James Platt writes:

> On Mar 15, 2021, at 7:01 PM, Beatriz Moreira wrote:
>
>> Hello! I recently used Racket as a tool to see the small step
>> execution of some smart contract languages and I was wondering if
>> there is anywhere i can submit my work or share it with the Racket
>> community.
>
> One place might be the Racket Artifacts site.  I think it's mainly
> intended for short demonstrations of code but, if yours is not too
> long, that might be the place.
>
> https://github.com/racket/racket/wiki/Artifacts
>
> I am interested in smart contracts, as well, for a possible future
> addition to a project I am working on but it will be a while before I
> get to that point.

Spritely Goblins is probably what you want to look at, or will after the
next release (v0.8) comes out:

   https://docs.racket-lang.org/goblins/index.html

In the not too distant future, Spritely and Agoric's CapTP should
converge.  Agoric's current work is all based around smart contracts:

  https://agoric.com/
  https://github.com/Agoric/agoric-sdk/issues/1827

There's a lot of confusion out there about what "smart contracts" mean;
most of the examples tend to assume it has to do with blockchains.  In
fact, work on smart contracts precedes blockchains by several decades.
If you look at http://www.erights.org/ on which many of the ideas in
Spritely Goblins is based, you'll notice that it has the word "smart
contracts" prominently, yet this was well over a decade before
blockchains even existed.  What the heck?

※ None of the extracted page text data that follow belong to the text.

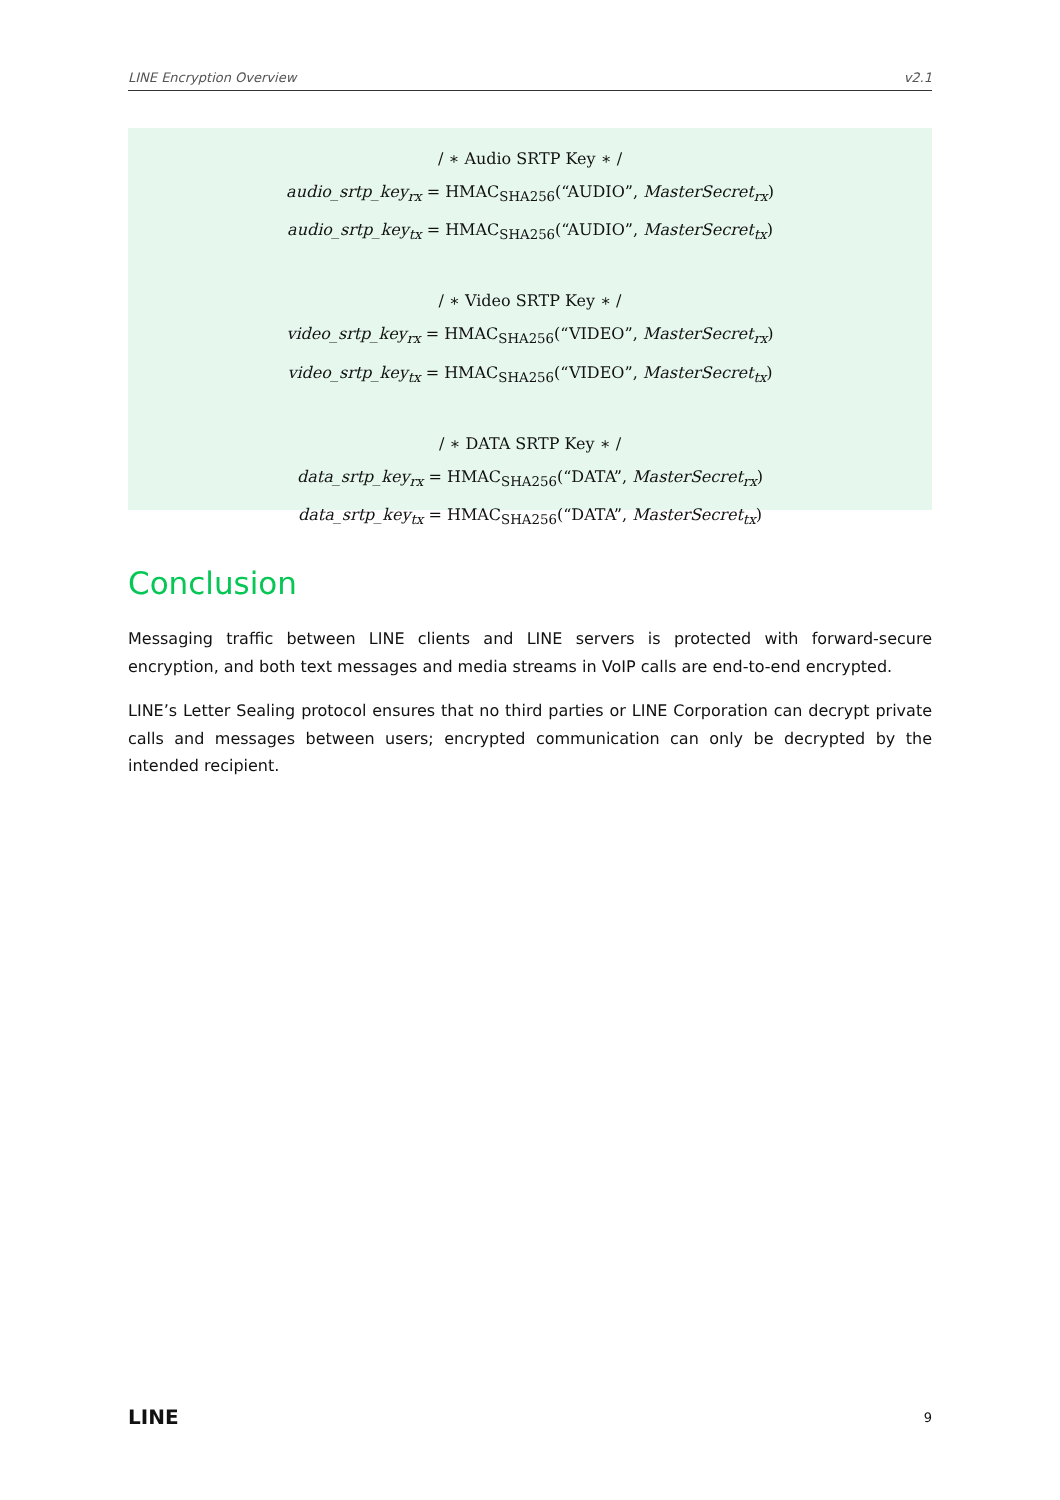LINE Encryption Overview v2.1
/ ∗ Audio SRTP Key ∗ /
audio_srtp_key<sub>rx</sub> = HMAC<sub>SHA256</sub>(“AUDIO”, MasterSecret<sub>rx</sub>)
audio_srtp_key<sub>tx</sub> = HMAC<sub>SHA256</sub>(“AUDIO”, MasterSecret<sub>tx</sub>)
/ ∗ Video SRTP Key ∗ /
video_srtp_key<sub>rx</sub> = HMAC<sub>SHA256</sub>(“VIDEO”, MasterSecret<sub>rx</sub>)
video_srtp_key<sub>tx</sub> = HMAC<sub>SHA256</sub>(“VIDEO”, MasterSecret<sub>tx</sub>)
/ ∗ DATA SRTP Key ∗ /
data_srtp_key<sub>rx</sub> = HMAC<sub>SHA256</sub>(“DATA”, MasterSecret<sub>rx</sub>)
data_srtp_key<sub>tx</sub> = HMAC<sub>SHA256</sub>(“DATA”, MasterSecret<sub>tx</sub>)
Conclusion
Messaging traffic between LINE clients and LINE servers is protected with forward-secure encryption, and both text messages and media streams in VoIP calls are end-to-end encrypted.
LINE’s Letter Sealing protocol ensures that no third parties or LINE Corporation can decrypt private calls and messages between users; encrypted communication can only be decrypted by the intended recipient.
LINE 9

Smart contracts as something implemented with distributed objects can be
best understood probably by reading Capability Based Financial Instruments:

  http://erights.org/elib/capability/ode/index.html

The mint example from that paper is implemented in Goblins:

  
https://gitlab.com/spritely/goblins/-/blob/dev/goblins/actor-lib/simple-mint.rkt

That's right, in about 25 lines of Goblins code you can have a
functioning bank of sorts, which preserves financial integrity and even
permits networked accounts.  No blockchain required.

Yet, you could add a blockchain, or even turn Goblins into a blockchain
if you wanted.  (Since Goblins' actor state is transactional and
snapshottable, you can have a merkle tree of all inputs, and global
consensus on the set of messages accepted by the network, and all
participants can replay and simulate the same abstract machine.  This is
fairly trivial to do in Goblins.)

But more interestingly, Agoric has already done the work of abstracting
even remote blockchains as abstract machines on the network.  Since
we'll be implementing the same CapTP, when the time comes you'll be able
to access all that for free, even though Agoric programs are written in
Javascript and Goblins programs in Racket.

Anyway, the next release of Goblins, coming soon, should allow for
beginning to play with this kind of stuff on the network more easily
than in the present (v0.7) stuff, which currently takes a lot of work.
So maybe if you can wait a few weeks, it'll be easier to talk about.

But "smart contracts" is a use case, a broad problem domain.  What kind
of smart contracts are you wanting to write?